# How fast does their hair grow?



## Jaclyn (Jul 21, 2012)

He is never being professionally groomed again Please tell me their hair grows super fast and that he'll be back to my shaggy Sammy again soon? Please?


----------



## Guest (Aug 30, 2012)

Hi, I had Ollie groomed four weeks ago to just under an inch, mainly due to the matts that kept appearing overnight. He is getting his curl back now & hoping to grow his coat longer! I have bought a trimmer to keep him tidier, but haven't used it yet.

xx


----------



## tessybear (May 1, 2011)

Very few of us are happy with our poos when they come back from the groomers, that's why so many do it ourselves!
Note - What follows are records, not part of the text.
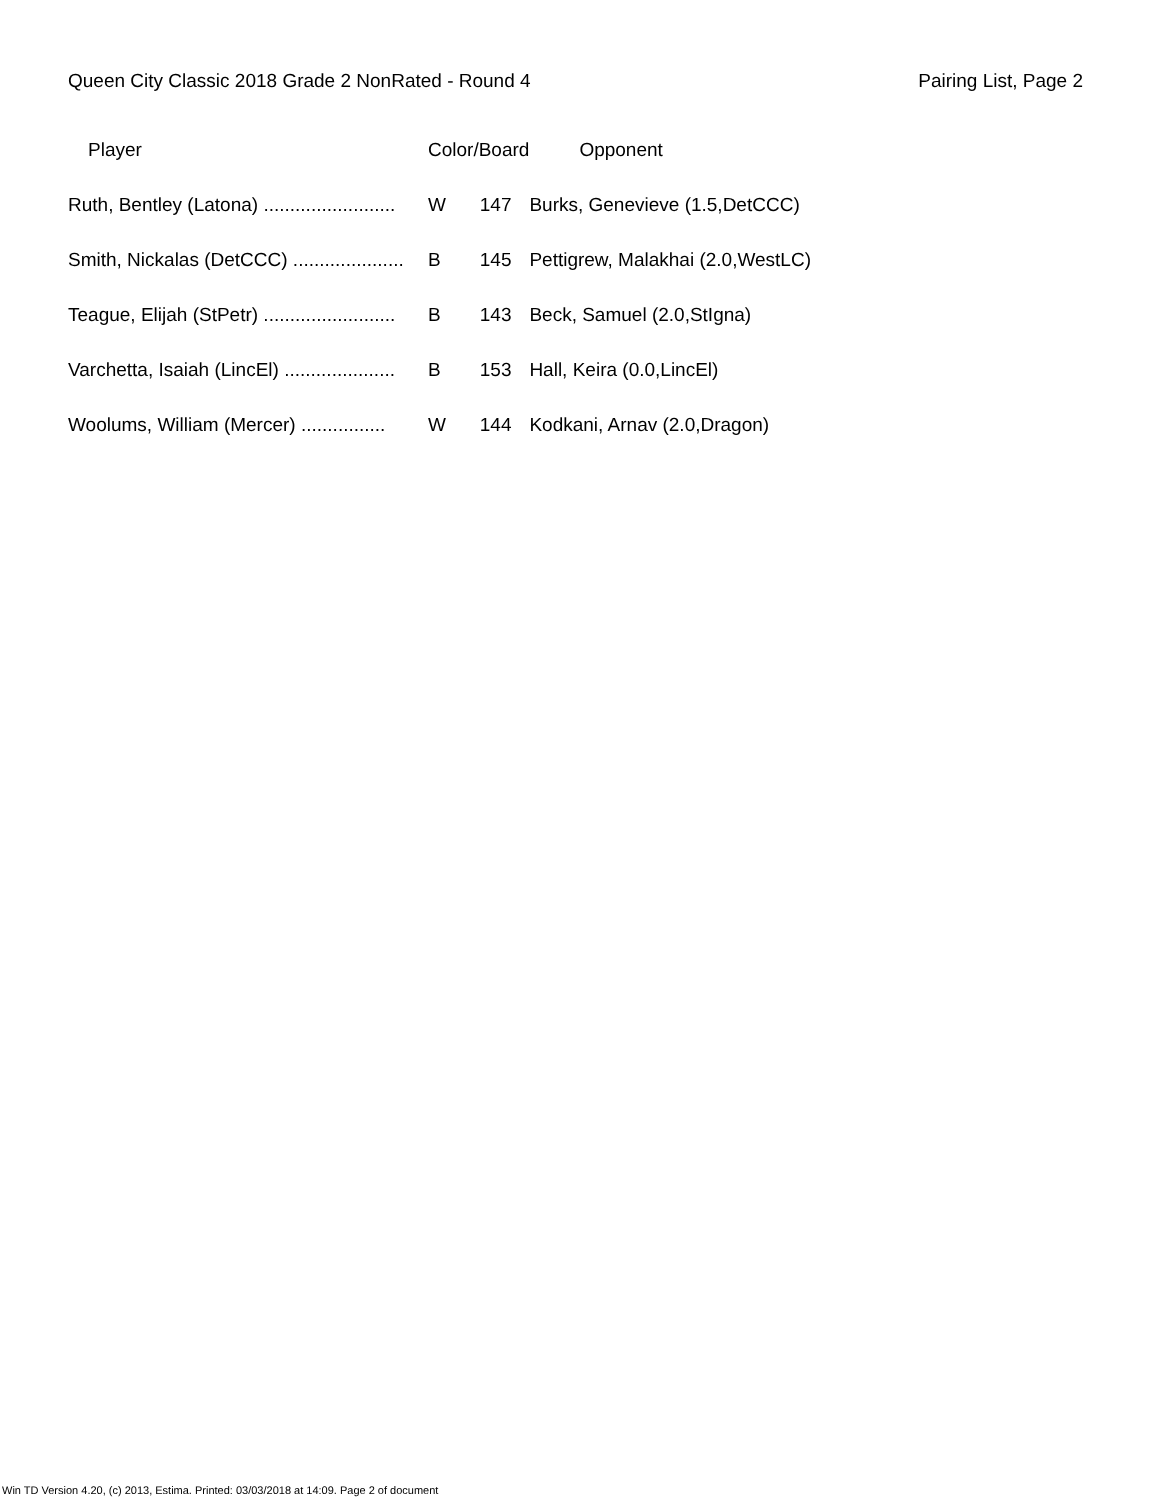Queen City Classic 2018 Grade 2 NonRated - Round 4 Pairing List, Page 2
| Player | Color/Board | | Opponent |
| --- | --- | --- | --- |
| Ruth, Bentley (Latona) ......................... | W | 147 | Burks, Genevieve (1.5,DetCCC) |
| Smith, Nickalas (DetCCC) ..................... | B | 145 | Pettigrew, Malakhai (2.0,WestLC) |
| Teague, Elijah (StPetr) ......................... | B | 143 | Beck, Samuel (2.0,StIgna) |
| Varchetta, Isaiah (LincEl) ..................... | B | 153 | Hall, Keira (0.0,LincEl) |
| Woolums, William (Mercer) ................ | W | 144 | Kodkani, Arnav (2.0,Dragon) |
Win TD Version 4.20, (c) 2013, Estima. Printed: 03/03/2018 at 14:09. Page 2 of document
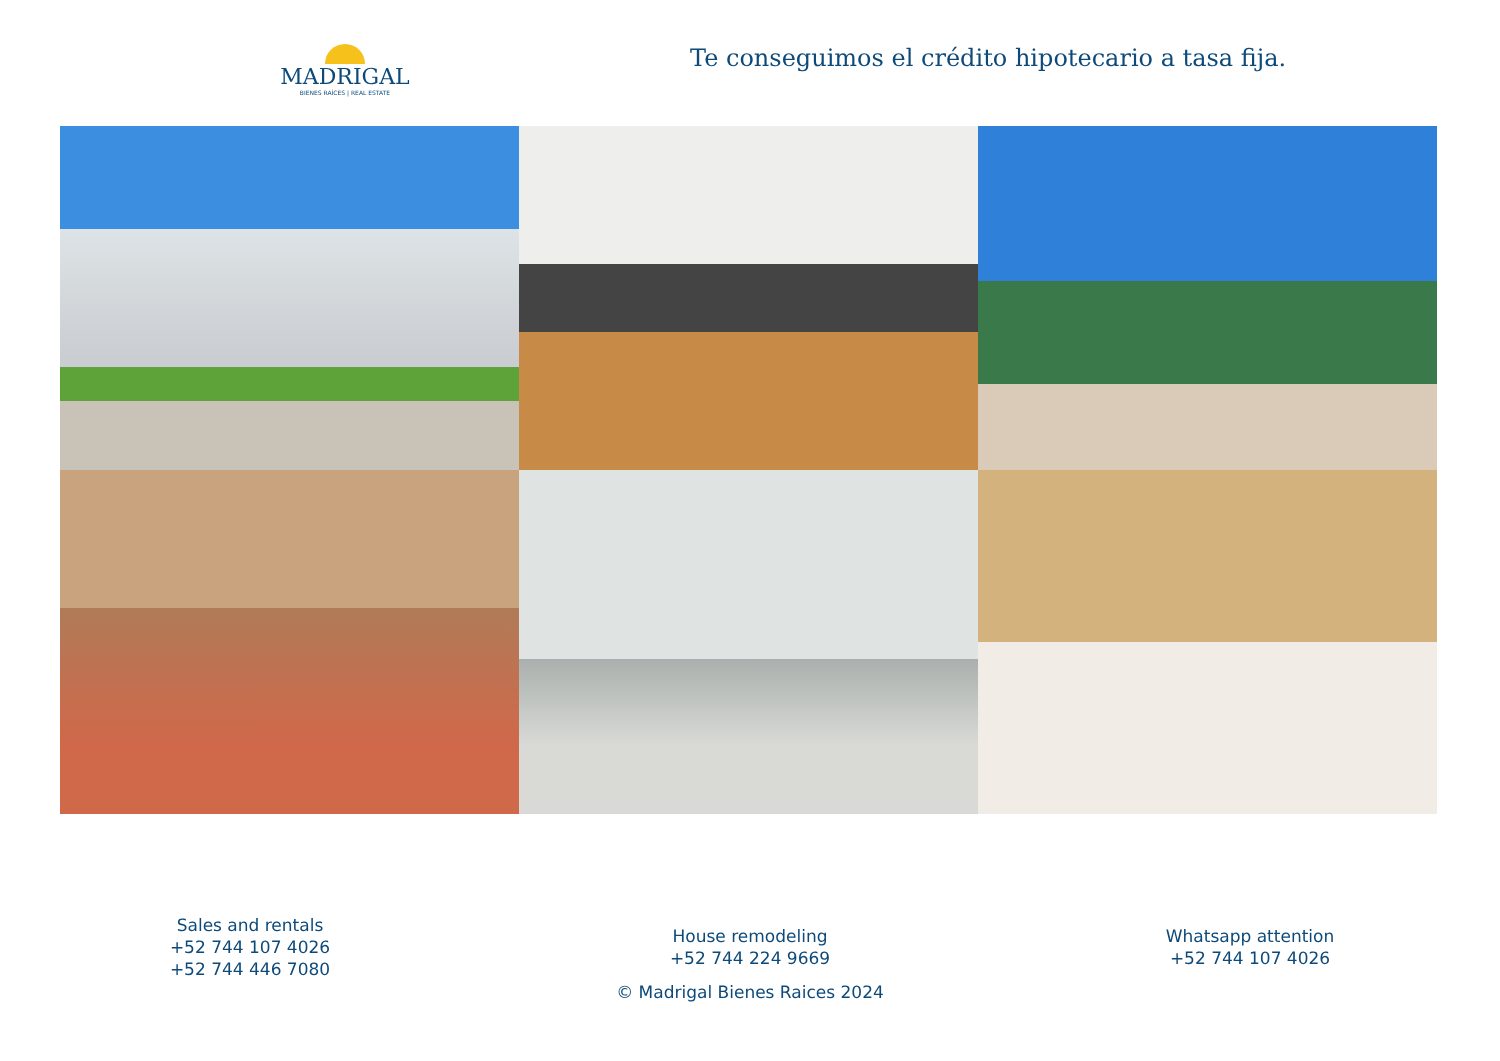MADRIGAL
BIENES RAÍCES | REAL ESTATE
Te conseguimos el crédito hipotecario a tasa fija.
Sales and rentals
+52 744 107 4026
+52 744 446 7080
House remodeling
+52 744 224 9669
© Madrigal Bienes Raices 2024
Whatsapp attention
+52 744 107 4026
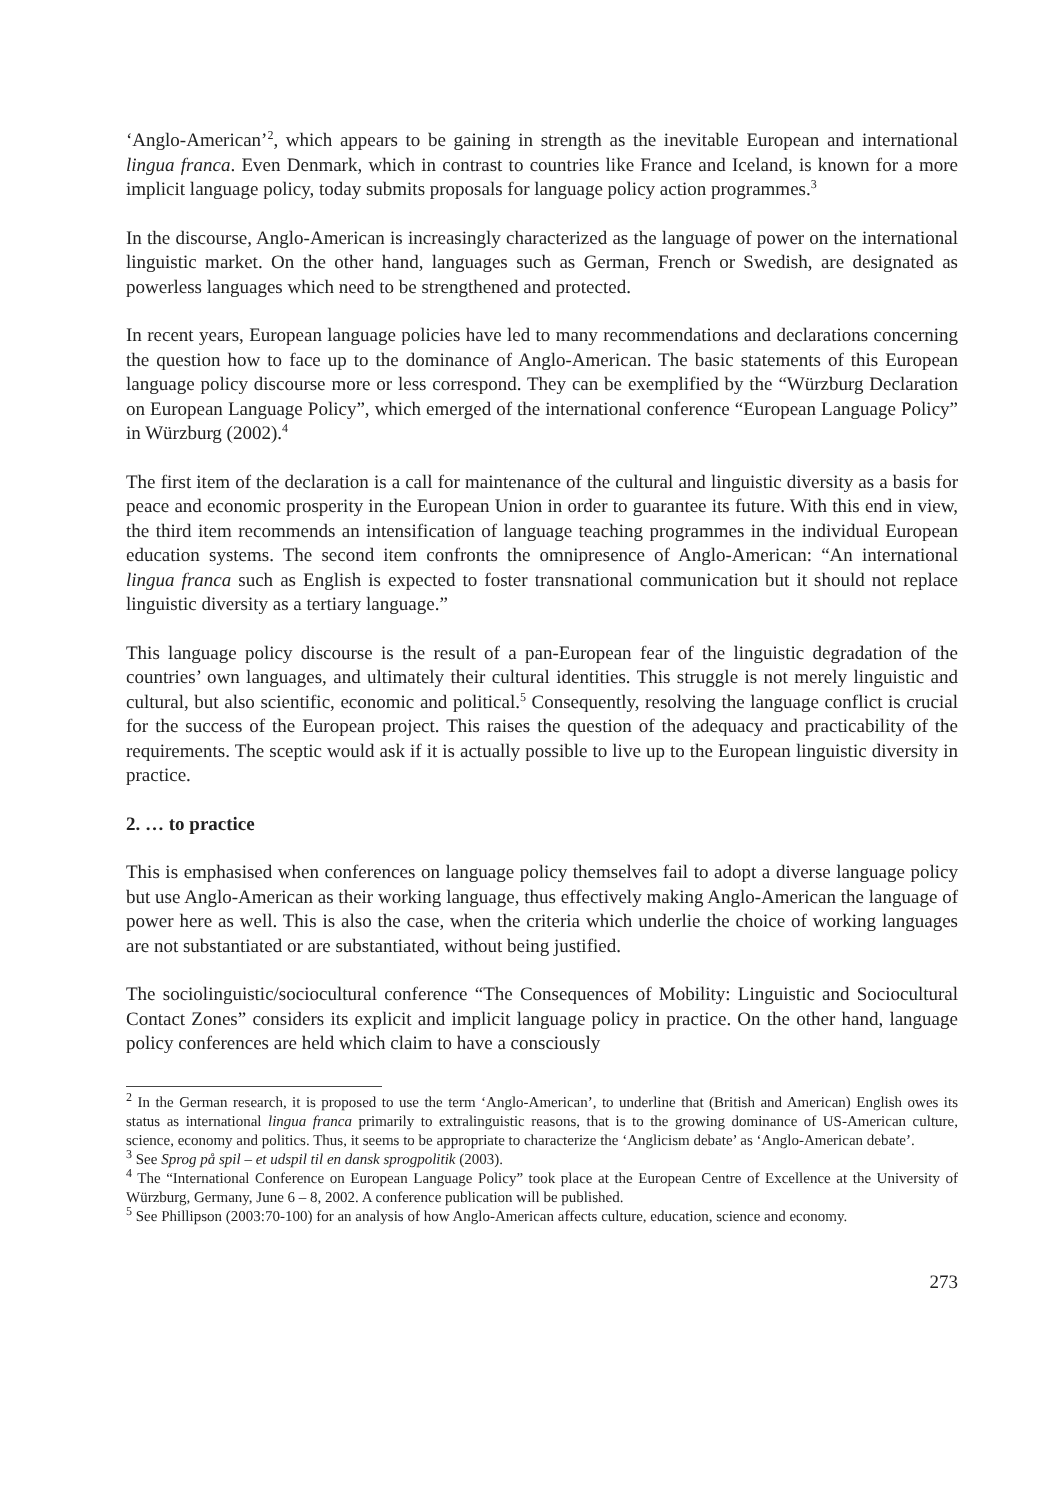‘Anglo-American’<sup>2</sup>, which appears to be gaining in strength as the inevitable European and international lingua franca. Even Denmark, which in contrast to countries like France and Iceland, is known for a more implicit language policy, today submits proposals for language policy action programmes.<sup>3</sup>
In the discourse, Anglo-American is increasingly characterized as the language of power on the international linguistic market. On the other hand, languages such as German, French or Swedish, are designated as powerless languages which need to be strengthened and protected.
In recent years, European language policies have led to many recommendations and declarations concerning the question how to face up to the dominance of Anglo-American. The basic statements of this European language policy discourse more or less correspond. They can be exemplified by the “Würzburg Declaration on European Language Policy”, which emerged of the international conference “European Language Policy” in Würzburg (2002).<sup>4</sup>
The first item of the declaration is a call for maintenance of the cultural and linguistic diversity as a basis for peace and economic prosperity in the European Union in order to guarantee its future. With this end in view, the third item recommends an intensification of language teaching programmes in the individual European education systems. The second item confronts the omnipresence of Anglo-American: “An international lingua franca such as English is expected to foster transnational communication but it should not replace linguistic diversity as a tertiary language.”
This language policy discourse is the result of a pan-European fear of the linguistic degradation of the countries’ own languages, and ultimately their cultural identities. This struggle is not merely linguistic and cultural, but also scientific, economic and political.<sup>5</sup> Consequently, resolving the language conflict is crucial for the success of the European project. This raises the question of the adequacy and practicability of the requirements. The sceptic would ask if it is actually possible to live up to the European linguistic diversity in practice.
2. … to practice
This is emphasised when conferences on language policy themselves fail to adopt a diverse language policy but use Anglo-American as their working language, thus effectively making Anglo-American the language of power here as well. This is also the case, when the criteria which underlie the choice of working languages are not substantiated or are substantiated, without being justified.
The sociolinguistic/sociocultural conference “The Consequences of Mobility: Linguistic and Sociocultural Contact Zones” considers its explicit and implicit language policy in practice. On the other hand, language policy conferences are held which claim to have a consciously
<sup>2</sup> In the German research, it is proposed to use the term ‘Anglo-American’, to underline that (British and American) English owes its status as international lingua franca primarily to extralinguistic reasons, that is to the growing dominance of US-American culture, science, economy and politics. Thus, it seems to be appropriate to characterize the ‘Anglicism debate’ as ‘Anglo-American debate’.
<sup>3</sup> See Sprog på spil – et udspil til en dansk sprogpolitik (2003).
<sup>4</sup> The “International Conference on European Language Policy” took place at the European Centre of Excellence at the University of Würzburg, Germany, June 6 – 8, 2002. A conference publication will be published.
<sup>5</sup> See Phillipson (2003:70-100) for an analysis of how Anglo-American affects culture, education, science and economy.
273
Personally I think the groomers earn every penny and don't do it myself. I don't really like the look of mine when they come back from the groomers either despite all my very specific instructions ( leave the tail, beard and ears) but in 2 weeks they look shaggy again, and in 8 weeks they start to matt again!


----------



## theaccessman (Mar 12, 2012)

xxxxxxxxxx


----------



## Jaclyn (Jul 21, 2012)

Thanks guys. To those of you who do it yourself, do you do their faces too, or just their bodies?


----------



## colpa110 (Jul 5, 2011)

Never quick enough when you want it to. I home groom and do the whole lot...I did a one day grooming course to learn the basics and give me the confidence...so glad I did with all the groomer horror stories


----------